Nebraska requires reporting of all dispensed prescriptions to PDMP

State is first in the country to mandate that order information be sent daily to the electronic database by pharmacists and pharmacies.


Nebraska on January 1 became the first state to require pharmacists and pharmacies to report all dispensed prescriptions daily to the state’s prescription drug monitoring program, not just controlled substances.

“A year ago, we implemented the first stage of this law,” says Ashley Newmyer, an injury epidemiologist and director of PDMP enhancements in the Division of Public Health for the Nebraska Department of Health and Human Services, who notes that a previous law went into effect on January 1, 2017, mandating that all dispensed controlled substances be submitted on a daily basis to the PDMP.

However, starting January 1, Nebraska decided to “take it a step further” requiring the reporting of all dispensed prescriptions to the PDMP, according to Newmyer, who adds that the state is taking a “broader public health approach” designed to improve patient safety by “allowing medical providers to conduct medication reviews” using information in the database to ensure drugs are used for medically appropriate purposes.

Also See: Nebraska to use state HIE to track all filled prescriptions

Felicia Quintana-Zinn, prescription drug overdose prevention epidemiologist, says the goal is to be preventative. “We want to try to prevent as many deaths as we possibly can before it actually becomes a crisis,” comments Quintana-Zinn, who notes that Nebraska’s drug overdose death rate has increased over the last decade—6.9 overdose deaths for every 100,000 people in 2016, up from 3.6 in 2004.

Nebraska’s PDMP is housed in the statewide health information exchange platform—called the Nebraska Health Information Initiative (NeHII)—and is managed in collaboration with the state’s Department of Health and Human Services.

NeHII leverages e-prescribing and medication management vendor DrFirst to collect dispensed prescription details and make them available through the PDMP to Nebraska’s prescribers and dispensers, including each of the state’s 552 pharmacies and approximately 400 mail-order companies.

The PDMP is “available at no cost to all prescribers and dispensers and their delegates,” says Deb Bass, CEO of NeHII, which she contends serves as a “robust medication history tool” for all dispensed prescriptions with the “ability to catch potential red flags” of drug misuse.

According to Bass, DrFirst customized the system to be able to accept all of the dispensed prescription information from the pharmacies in the state of Nebraska.

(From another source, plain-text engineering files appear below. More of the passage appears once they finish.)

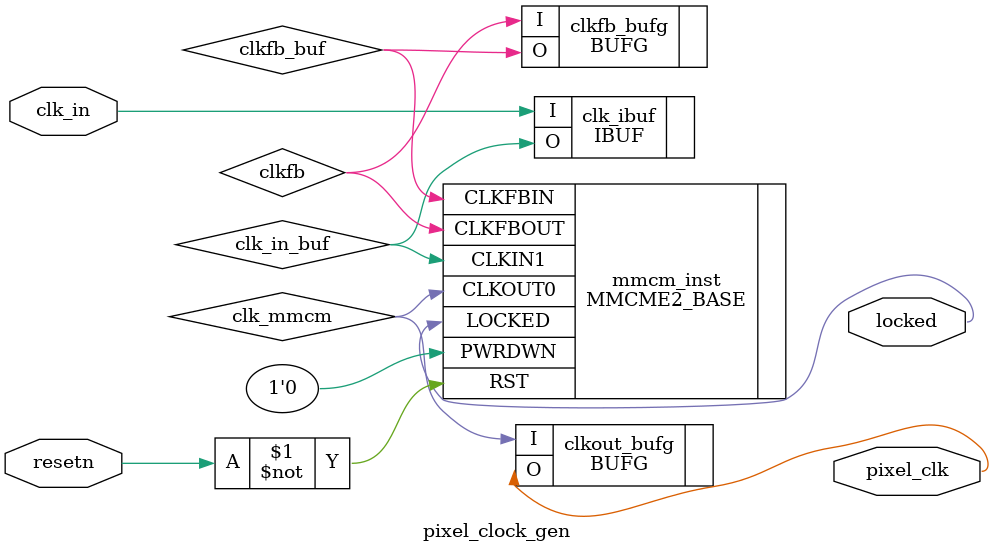
<source format=sv>
`timescale 1ns / 1ps

module pixel_clock_gen #(
    parameter real CLKIN_FREQ_MHZ    = 100.0,
    parameter real TARGET_FREQ_MHZ   = 25.175,
    parameter real CLKFBOUT_MULT_F   = 9.0,
    parameter real DIVCLK_DIVIDE     = 1.0,
    parameter real CLKOUT_PHASE      = 0.0,
    parameter real CLKOUT_DUTY       = 0.5,
    parameter BANDWIDTH              = "OPTIMIZED"
) (
    input  wire clk_in,
    input  wire resetn,
    output wire pixel_clk,
    output wire locked
);

    localparam real CLKOUT0_DIVIDE_F = (CLKIN_FREQ_MHZ * CLKFBOUT_MULT_F) /
                                       (DIVCLK_DIVIDE * TARGET_FREQ_MHZ);

    wire clk_in_buf;
    wire clkfb;
    wire clkfb_buf;
    wire clk_mmcm;

    IBUF clk_ibuf (
        .I(clk_in),
        .O(clk_in_buf)
    );

    BUFG clkfb_bufg (
        .I(clkfb),
        .O(clkfb_buf)
    );

    BUFG clkout_bufg (
        .I(clk_mmcm),
        .O(pixel_clk)
    );

    MMCME2_BASE #(
        .BANDWIDTH(BANDWIDTH),
        .CLKFBOUT_MULT_F(CLKFBOUT_MULT_F),
        .CLKIN1_PERIOD(1000.0 / CLKIN_FREQ_MHZ),
        .CLKFBOUT_PHASE(0.0),
        .CLKOUT0_DIVIDE_F(CLKOUT0_DIVIDE_F),
        .CLKOUT0_PHASE(CLKOUT_PHASE),
        .CLKOUT0_DUTY_CYCLE(CLKOUT_DUTY),
        .DIVCLK_DIVIDE(DIVCLK_DIVIDE),
        .STARTUP_WAIT("FALSE")
    ) mmcm_inst (
        .CLKIN1(clk_in_buf),
        .CLKFBIN(clkfb_buf),
        .CLKFBOUT(clkfb),
        .CLKOUT0(clk_mmcm),
        .LOCKED(locked),
        .RST(~resetn),
        .PWRDWN(1'b0)
    );

endmodule

</source>
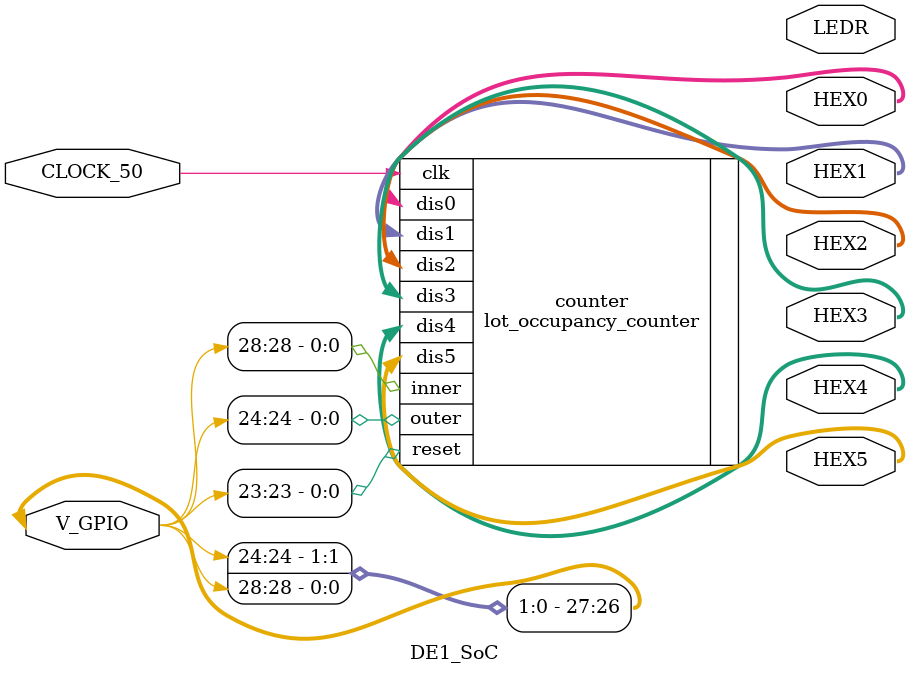
<source format=sv>


// This top level module simulates a parking lot counter, which uses two sensors 'outer' and
// 'inner' to detect whether cars enter or exit the parking lot, under the assumption that
// they do not change directions as they enter or exit the lot. 'inner' and 'outer' are simulated
// using switches connected to V_GPIO[28] and V_GPIO[24] respectively. A third switch controls reset,
// which is connected to V_GPIO[23]. The amount of cars present will be displayed on HEXs 0 through 5.
// Inputs are sampled on a clock 'CLOCK_50'


module DE1_SoC (CLOCK_50, HEX0, HEX1, HEX2, HEX3, HEX4, HEX5, LEDR, V_GPIO);

	input  logic		 CLOCK_50;	// 50MHz clock
	output logic [6:0] HEX0, HEX1, HEX2, HEX3, HEX4, HEX5;	// active low
	output logic [9:0] LEDR;
	inout  logic [35:0] V_GPIO;	// expansion header 0 (LabsLand board)
	
	// instantiates the lot_occupancy_counter module with the previously described connections to count and display
	// car count as cars enter and exit
	lot_occupancy_counter counter (.clk(CLOCK_50), .reset(V_GPIO[23]), .inner(V_GPIO[28]), .outer(V_GPIO[24]), 
											 .dis0(HEX0), .dis1(HEX1), .dis2(HEX2), .dis3(HEX3), .dis4(HEX4), .dis5(HEX5));
											 
	// logic assigning LEDS to inner and outer switches to keep track of inputs
	assign V_GPIO[27] = V_GPIO[24]; // outer
	assign V_GPIO[26] = V_GPIO[28]; // inner

endmodule  // DE1_SoC

</source>
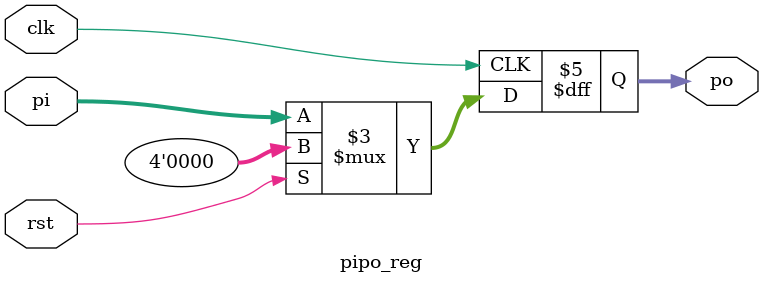
<source format=v>
`timescale 1ns / 1ps


module pipo_reg(
    input clk,rst,
    input [3:0]pi,
    output reg[3:0]po
    );
    
    always @(posedge clk)begin
    if(rst)
        po <= 4'b0000;
    else
        po <= pi;
    end
    
endmodule

</source>
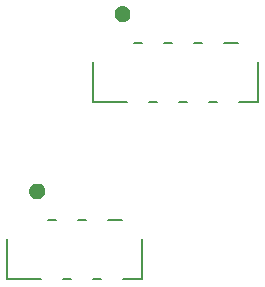
<source format=gbo>
G75*
%MOIN*%
%OFA0B0*%
%FSLAX25Y25*%
%IPPOS*%
%LPD*%
%AMOC8*
5,1,8,0,0,1.08239X$1,22.5*
%
%ADD10C,0.00600*%
%ADD11C,0.02500*%
D10*
X0189536Y0088563D02*
X0189536Y0101863D01*
X0203236Y0108363D02*
X0205836Y0108363D01*
X0213236Y0108363D02*
X0215836Y0108363D01*
X0223236Y0108363D02*
X0227936Y0108363D01*
X0234536Y0101863D02*
X0234536Y0088563D01*
X0228236Y0088563D01*
X0220836Y0088563D02*
X0218236Y0088563D01*
X0210836Y0088563D02*
X0208236Y0088563D01*
X0200836Y0088563D02*
X0189536Y0088563D01*
X0218001Y0147618D02*
X0229301Y0147618D01*
X0236701Y0147618D02*
X0239301Y0147618D01*
X0246701Y0147618D02*
X0249301Y0147618D01*
X0256701Y0147618D02*
X0259301Y0147618D01*
X0266701Y0147618D02*
X0273001Y0147618D01*
X0273001Y0160918D01*
X0266401Y0167418D02*
X0261701Y0167418D01*
X0254301Y0167418D02*
X0251701Y0167418D01*
X0244301Y0167418D02*
X0241701Y0167418D01*
X0234301Y0167418D02*
X0231701Y0167418D01*
X0218001Y0160918D02*
X0218001Y0147618D01*
D11*
X0226751Y0176918D02*
X0226753Y0176988D01*
X0226759Y0177058D01*
X0226769Y0177127D01*
X0226782Y0177196D01*
X0226800Y0177264D01*
X0226821Y0177331D01*
X0226846Y0177396D01*
X0226875Y0177460D01*
X0226907Y0177523D01*
X0226943Y0177583D01*
X0226982Y0177641D01*
X0227024Y0177697D01*
X0227069Y0177751D01*
X0227117Y0177802D01*
X0227168Y0177850D01*
X0227222Y0177895D01*
X0227278Y0177937D01*
X0227336Y0177976D01*
X0227396Y0178012D01*
X0227459Y0178044D01*
X0227523Y0178073D01*
X0227588Y0178098D01*
X0227655Y0178119D01*
X0227723Y0178137D01*
X0227792Y0178150D01*
X0227861Y0178160D01*
X0227931Y0178166D01*
X0228001Y0178168D01*
X0228071Y0178166D01*
X0228141Y0178160D01*
X0228210Y0178150D01*
X0228279Y0178137D01*
X0228347Y0178119D01*
X0228414Y0178098D01*
X0228479Y0178073D01*
X0228543Y0178044D01*
X0228606Y0178012D01*
X0228666Y0177976D01*
X0228724Y0177937D01*
X0228780Y0177895D01*
X0228834Y0177850D01*
X0228885Y0177802D01*
X0228933Y0177751D01*
X0228978Y0177697D01*
X0229020Y0177641D01*
X0229059Y0177583D01*
X0229095Y0177523D01*
X0229127Y0177460D01*
X0229156Y0177396D01*
X0229181Y0177331D01*
X0229202Y0177264D01*
X0229220Y0177196D01*
X0229233Y0177127D01*
X0229243Y0177058D01*
X0229249Y0176988D01*
X0229251Y0176918D01*
X0229249Y0176848D01*
X0229243Y0176778D01*
X0229233Y0176709D01*
X0229220Y0176640D01*
X0229202Y0176572D01*
X0229181Y0176505D01*
X0229156Y0176440D01*
X0229127Y0176376D01*
X0229095Y0176313D01*
X0229059Y0176253D01*
X0229020Y0176195D01*
X0228978Y0176139D01*
X0228933Y0176085D01*
X0228885Y0176034D01*
X0228834Y0175986D01*
X0228780Y0175941D01*
X0228724Y0175899D01*
X0228666Y0175860D01*
X0228606Y0175824D01*
X0228543Y0175792D01*
X0228479Y0175763D01*
X0228414Y0175738D01*
X0228347Y0175717D01*
X0228279Y0175699D01*
X0228210Y0175686D01*
X0228141Y0175676D01*
X0228071Y0175670D01*
X0228001Y0175668D01*
X0227931Y0175670D01*
X0227861Y0175676D01*
X0227792Y0175686D01*
X0227723Y0175699D01*
X0227655Y0175717D01*
X0227588Y0175738D01*
X0227523Y0175763D01*
X0227459Y0175792D01*
X0227396Y0175824D01*
X0227336Y0175860D01*
X0227278Y0175899D01*
X0227222Y0175941D01*
X0227168Y0175986D01*
X0227117Y0176034D01*
X0227069Y0176085D01*
X0227024Y0176139D01*
X0226982Y0176195D01*
X0226943Y0176253D01*
X0226907Y0176313D01*
X0226875Y0176376D01*
X0226846Y0176440D01*
X0226821Y0176505D01*
X0226800Y0176572D01*
X0226782Y0176640D01*
X0226769Y0176709D01*
X0226759Y0176778D01*
X0226753Y0176848D01*
X0226751Y0176918D01*
X0198286Y0117863D02*
X0198288Y0117933D01*
X0198294Y0118003D01*
X0198304Y0118072D01*
X0198317Y0118141D01*
X0198335Y0118209D01*
X0198356Y0118276D01*
X0198381Y0118341D01*
X0198410Y0118405D01*
X0198442Y0118468D01*
X0198478Y0118528D01*
X0198517Y0118586D01*
X0198559Y0118642D01*
X0198604Y0118696D01*
X0198652Y0118747D01*
X0198703Y0118795D01*
X0198757Y0118840D01*
X0198813Y0118882D01*
X0198871Y0118921D01*
X0198931Y0118957D01*
X0198994Y0118989D01*
X0199058Y0119018D01*
X0199123Y0119043D01*
X0199190Y0119064D01*
X0199258Y0119082D01*
X0199327Y0119095D01*
X0199396Y0119105D01*
X0199466Y0119111D01*
X0199536Y0119113D01*
X0199606Y0119111D01*
X0199676Y0119105D01*
X0199745Y0119095D01*
X0199814Y0119082D01*
X0199882Y0119064D01*
X0199949Y0119043D01*
X0200014Y0119018D01*
X0200078Y0118989D01*
X0200141Y0118957D01*
X0200201Y0118921D01*
X0200259Y0118882D01*
X0200315Y0118840D01*
X0200369Y0118795D01*
X0200420Y0118747D01*
X0200468Y0118696D01*
X0200513Y0118642D01*
X0200555Y0118586D01*
X0200594Y0118528D01*
X0200630Y0118468D01*
X0200662Y0118405D01*
X0200691Y0118341D01*
X0200716Y0118276D01*
X0200737Y0118209D01*
X0200755Y0118141D01*
X0200768Y0118072D01*
X0200778Y0118003D01*
X0200784Y0117933D01*
X0200786Y0117863D01*
X0200784Y0117793D01*
X0200778Y0117723D01*
X0200768Y0117654D01*
X0200755Y0117585D01*
X0200737Y0117517D01*
X0200716Y0117450D01*
X0200691Y0117385D01*
X0200662Y0117321D01*
X0200630Y0117258D01*
X0200594Y0117198D01*
X0200555Y0117140D01*
X0200513Y0117084D01*
X0200468Y0117030D01*
X0200420Y0116979D01*
X0200369Y0116931D01*
X0200315Y0116886D01*
X0200259Y0116844D01*
X0200201Y0116805D01*
X0200141Y0116769D01*
X0200078Y0116737D01*
X0200014Y0116708D01*
X0199949Y0116683D01*
X0199882Y0116662D01*
X0199814Y0116644D01*
X0199745Y0116631D01*
X0199676Y0116621D01*
X0199606Y0116615D01*
X0199536Y0116613D01*
X0199466Y0116615D01*
X0199396Y0116621D01*
X0199327Y0116631D01*
X0199258Y0116644D01*
X0199190Y0116662D01*
X0199123Y0116683D01*
X0199058Y0116708D01*
X0198994Y0116737D01*
X0198931Y0116769D01*
X0198871Y0116805D01*
X0198813Y0116844D01*
X0198757Y0116886D01*
X0198703Y0116931D01*
X0198652Y0116979D01*
X0198604Y0117030D01*
X0198559Y0117084D01*
X0198517Y0117140D01*
X0198478Y0117198D01*
X0198442Y0117258D01*
X0198410Y0117321D01*
X0198381Y0117385D01*
X0198356Y0117450D01*
X0198335Y0117517D01*
X0198317Y0117585D01*
X0198304Y0117654D01*
X0198294Y0117723D01*
X0198288Y0117793D01*
X0198286Y0117863D01*
M02*

</source>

The PDMP medication history is also available to be queried within the HIE, she adds.

“In the health information exchange, we have to get consumers’ consent to participate—so they can opt out, though our opt-out rate is only about 2.3 percent,” Bass concludes. “When an individual opts out of the HIE, then the provider can look at the PDMP where they cannot opt out. The PDMP is mandated participation.”